Session 4: Harvesting data from the web: Web scraping
A second major source of big data is collecting it directly from websites. Web scraping involves visiting one more pages and collecting and storing the relevant information in an automated fashion. This lecture will introduce the basics of web scraping in Python.
- Mitchell, Ryan. “Your First Web Scraper.“ Chapter 1 (pages 3-12) in Web Scraping with Python: Collecting Data from the Modern Web O'Reilly Media, Inc.
- Mitchell, Ryan. “Advanced HTML Parsing“ Chapter 2 (pages 13-30) in Web Scraping with Python: Collecting Data from the Modern Web O'Reilly Media, Inc.
Session 5: Manipulating Big Data
By most estimates, 80% of data analysis is cleaning and merging the data. This lecture introduces best practices for preparing your data in Python.
- Vanderplas, Jake. “Data Manipulation with Pandas.” Chapter 3 (pages 97-216) in Python Data Science Handbook . O'Reilly Media, Inc.
Session 6: Supervised Learning I
You are likely familiar with supervised learning, but you probably don't call it that. Supervised learning in the machine language term for when you are modeling one variable as a function of another set of variables, such as linear or logistic regression. This lecture reviews common methods for regression and classifications such as linear regression and introduces more complex algorithms.
- Müller, Andreas C. and Sarah Guido. “Supervised Learning.” Chapter 2 (pages 25-69) in Introduction to Machine Learning with Python: A Guide for Data Scientists, O'Reilly Media, Inc.

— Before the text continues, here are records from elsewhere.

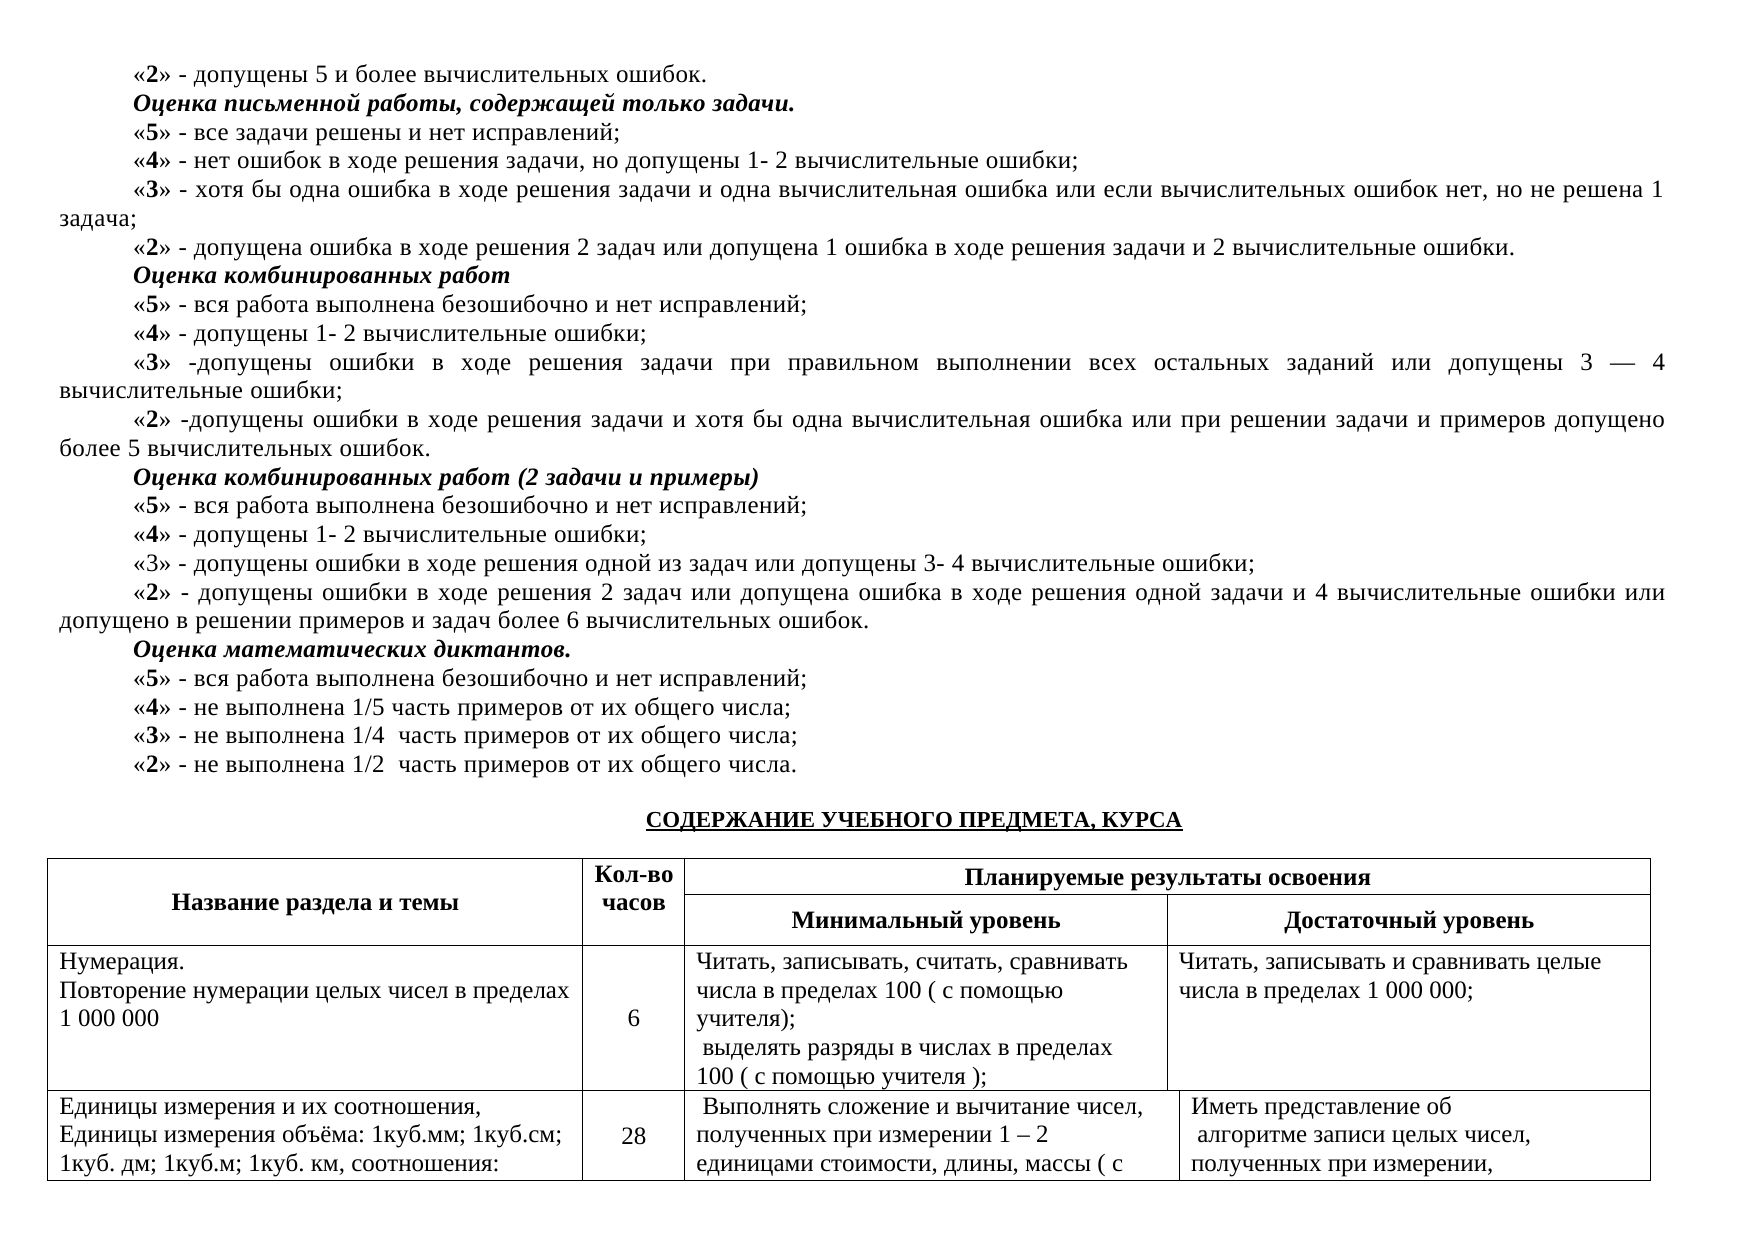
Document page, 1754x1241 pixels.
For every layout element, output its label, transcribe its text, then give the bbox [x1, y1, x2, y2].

text «2» -допущены ошибки в ходе решения задачи и хотя бы одна вычислительная ошибка или при решении задачи и примеров допущено более 5 вычислительных ошибок. [59, 404, 1668, 462]
table_cell Минимальный уровень [685, 895, 1167, 945]
text «5» - вся работа выполнена безошибочно и нет исправлений; [59, 490, 1695, 519]
text «2» - допущена ошибка в ходе решения 2 задач или допущена 1 ошибка в ходе решения задачи и 2 вычислительные ошибки. [59, 232, 1668, 260]
text «4» - нет ошибок в ходе решения задачи, но допущены 1- 2 вычислительные ошибки; [59, 145, 1695, 174]
table_cell Читать, записывать, считать, сравнивать числа в пределах 100 ( с помощью учителя); выделять разряды в числах в пределах 100 ( с помощью учителя ); [685, 946, 1167, 1090]
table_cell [48, 1091, 582, 1180]
text «3» - хотя бы одна ошибка в ходе решения задачи и одна вычислительная ошибка или если вычислительных ошибок нет, но не решена 1 задача; [59, 174, 1668, 232]
table_header Планируемые результаты освоения [685, 859, 1650, 894]
text «3» - допущены ошибки в ходе решения одной из задач или допущены 3- 4 вычислительные ошибки; [59, 548, 1668, 577]
text СОДЕРЖАНИЕ УЧЕБНОГО ПРЕДМЕТА, КУРСА [59, 807, 1695, 833]
text Оценка комбинированных работ [59, 260, 1695, 289]
text «2» - допущены 5 и более вычислительных ошибок. [59, 59, 1695, 88]
table_header Кол-во часов [583, 859, 684, 945]
text «5» - вся работа выполнена безошибочно и нет исправлений; [59, 289, 1695, 318]
text Оценка письменной работы, содержащей только задачи. [59, 88, 1695, 117]
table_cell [685, 1091, 1179, 1180]
table_cell Достаточный уровень [1168, 895, 1650, 945]
table_cell 28 [583, 1091, 684, 1180]
text «3» -допущены ошибки в ходе решения задачи при правильном выполнении всех остальных заданий или допущены 3 — 4 вычислительные ошибки; [59, 347, 1668, 404]
text Оценка математических диктантов. [133, 634, 1695, 663]
text «4» - не выполнена 1/5 часть примеров от их общего числа; [133, 692, 1695, 720]
table_header Название раздела и темы [48, 859, 582, 945]
table_cell Читать, записывать и сравнивать целые числа в пределах 1 000 000; [1168, 946, 1650, 1090]
text Оценка комбинированных работ (2 задачи и примеры) [59, 462, 1695, 490]
text «3» - не выполнена 1/4 часть примеров от их общего числа; [133, 720, 1695, 749]
text «5» - вся работа выполнена безошибочно и нет исправлений; [133, 663, 1695, 692]
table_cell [1180, 1091, 1650, 1180]
table_cell 6 [583, 946, 684, 1090]
text «4» - допущены 1- 2 вычислительные ошибки; [59, 318, 1695, 347]
table_cell Нумерация. Повторение нумерации целых чисел в пределах 1 000 000 [48, 946, 582, 1090]
text «4» - допущены 1- 2 вычислительные ошибки; [59, 519, 1695, 548]
text «5» - все задачи решены и нет исправлений; [59, 117, 1695, 145]
text «2» - допущены ошибки в ходе решения 2 задач или допущена ошибка в ходе решения одной задачи и 4 вычислительные ошибки или допущено в решении примеров и задач более 6 вычислительных ошибок. [59, 577, 1668, 634]
text «2» - не выполнена 1/2 часть примеров от их общего числа. [133, 749, 1695, 778]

Session 7: Model Evaluation
Keeping the data used to evaluate your model separate from the data used to develop your model is critical to the machine learning workflow. This is of particular concern when there are concerns about overfitting. This lecture introduces the idea of cross validation and reviews methods for evaluating model fit.

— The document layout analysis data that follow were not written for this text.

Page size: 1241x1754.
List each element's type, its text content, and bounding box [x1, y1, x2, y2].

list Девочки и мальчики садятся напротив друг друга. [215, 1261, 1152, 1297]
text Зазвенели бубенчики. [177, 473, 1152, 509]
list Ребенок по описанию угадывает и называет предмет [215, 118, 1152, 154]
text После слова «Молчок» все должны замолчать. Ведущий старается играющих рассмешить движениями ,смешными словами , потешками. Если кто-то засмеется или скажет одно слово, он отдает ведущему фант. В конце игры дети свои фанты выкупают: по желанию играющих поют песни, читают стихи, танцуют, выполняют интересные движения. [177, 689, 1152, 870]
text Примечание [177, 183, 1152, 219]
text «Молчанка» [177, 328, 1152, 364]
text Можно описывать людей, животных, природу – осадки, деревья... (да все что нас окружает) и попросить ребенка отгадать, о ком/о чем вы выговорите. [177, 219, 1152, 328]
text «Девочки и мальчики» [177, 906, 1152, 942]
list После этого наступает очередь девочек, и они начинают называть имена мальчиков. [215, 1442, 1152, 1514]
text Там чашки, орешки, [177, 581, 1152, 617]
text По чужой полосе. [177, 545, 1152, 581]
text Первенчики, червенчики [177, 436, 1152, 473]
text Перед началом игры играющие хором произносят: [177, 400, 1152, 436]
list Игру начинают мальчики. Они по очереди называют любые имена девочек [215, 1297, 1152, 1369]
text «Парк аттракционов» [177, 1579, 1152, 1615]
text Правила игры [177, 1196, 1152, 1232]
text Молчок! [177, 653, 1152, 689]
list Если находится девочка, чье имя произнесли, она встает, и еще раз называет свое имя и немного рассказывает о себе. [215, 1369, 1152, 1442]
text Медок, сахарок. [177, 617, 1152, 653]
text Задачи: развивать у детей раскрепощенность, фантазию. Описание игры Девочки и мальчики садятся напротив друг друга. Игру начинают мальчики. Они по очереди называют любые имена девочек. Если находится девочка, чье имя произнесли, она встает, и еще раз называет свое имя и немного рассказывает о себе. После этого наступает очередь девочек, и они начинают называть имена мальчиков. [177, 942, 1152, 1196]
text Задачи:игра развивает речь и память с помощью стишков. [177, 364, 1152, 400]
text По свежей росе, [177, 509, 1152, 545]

- Müller, Andreas C. and Sarah Guido. “Model Evaluation and Improvement.” Chapter 5 (pages 251-304) in Introduction to Machine Learning with Python: A Guide for Data Scientists, O'Reilly
Session 8: Supervised Learning II
This lecture extends on focus on supervised learning to techniques to include decision trees and random forest models.
- Müller, Andreas C. and Sarah Guido. “Supervised Learning.” Chapter 2 (pages 70-125) in Introduction to Machine Learning with Python: A Guide for Data Scientists, O'Reilly
Session 9: Working with Text Data
This lecture introduces the basics of manipulating and analyzing text data, including counting and analyzing term frequencies for text categorization.

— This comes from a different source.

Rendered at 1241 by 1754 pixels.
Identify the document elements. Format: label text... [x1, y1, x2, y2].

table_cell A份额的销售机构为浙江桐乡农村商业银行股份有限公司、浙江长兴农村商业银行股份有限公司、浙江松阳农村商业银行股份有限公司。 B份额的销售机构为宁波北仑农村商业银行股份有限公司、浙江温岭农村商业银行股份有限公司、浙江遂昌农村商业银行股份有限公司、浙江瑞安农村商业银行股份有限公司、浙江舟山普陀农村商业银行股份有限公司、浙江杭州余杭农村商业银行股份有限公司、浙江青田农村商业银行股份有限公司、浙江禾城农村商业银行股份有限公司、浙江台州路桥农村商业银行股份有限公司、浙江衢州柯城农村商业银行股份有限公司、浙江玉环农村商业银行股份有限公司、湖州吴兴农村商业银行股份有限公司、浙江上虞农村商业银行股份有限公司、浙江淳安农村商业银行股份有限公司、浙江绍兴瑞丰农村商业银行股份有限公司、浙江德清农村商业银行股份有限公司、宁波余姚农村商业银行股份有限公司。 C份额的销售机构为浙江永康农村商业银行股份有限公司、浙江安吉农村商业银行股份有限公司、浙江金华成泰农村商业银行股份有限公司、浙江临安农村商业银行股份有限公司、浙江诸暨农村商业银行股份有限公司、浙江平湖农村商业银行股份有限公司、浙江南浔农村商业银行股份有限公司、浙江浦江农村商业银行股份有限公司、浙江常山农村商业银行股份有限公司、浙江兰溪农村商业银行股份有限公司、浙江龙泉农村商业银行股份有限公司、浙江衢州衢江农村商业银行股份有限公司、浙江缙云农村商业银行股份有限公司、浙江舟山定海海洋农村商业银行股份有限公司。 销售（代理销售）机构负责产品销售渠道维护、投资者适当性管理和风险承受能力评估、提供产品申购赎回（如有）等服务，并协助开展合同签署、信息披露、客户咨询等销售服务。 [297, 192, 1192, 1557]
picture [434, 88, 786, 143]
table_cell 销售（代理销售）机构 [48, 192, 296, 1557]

- Müller, Andreas C. and Sarah Guido. “Working with Text Data.” Chapter 7 (pages 323-346) in Introduction to Machine Learning with Python: A Guide for Data Scientists, O'Reilly.
Session 10: Unsupervised Learning with Text Data
This lecture will introduce methods for analyzing themes in text data. The focus will be on topic modeling which involves assigning each document to one or multiple topics.
- Müller, Andreas C. and Sarah Guido. “Working with Text Data.” Chapter 7 (pages 347-356) in Introduction to Machine Learning with Python: A Guide for Data Scientists O'Reilly'
- O’Neil, Cathy and Rachel Schutt. “Next-Generation Data Scientists, Hubris, and Ethics” Chapter 16 (pages 349-362) in Doing Data Science. O'Reilly Media, Inc.
- Reading: Müller and Guido, Chapter 7.
Neal Caren is an Associate Professor of Sociology at the University of North Carolina, Chapel Hill. His research interests center on the quantitative analysis of protest and social movements. His work has been published in the American Sociological Review, Social Forces, Social Problems, and the Annual Review of Sociology. The data in many of his publications has been either scraped from the web, downloaded using APIs, or otherwise involved collected and analyzing texts. He is the author of a well-used publicly available script for converting Lexis-Nexis article downloads into a CSV file. For several years, he has run a graduate workshop on computational social science and digital data collection, has given external workshops on the topic, and has many several tutorials available online. He is also the editor of the social movements journal Mobilization.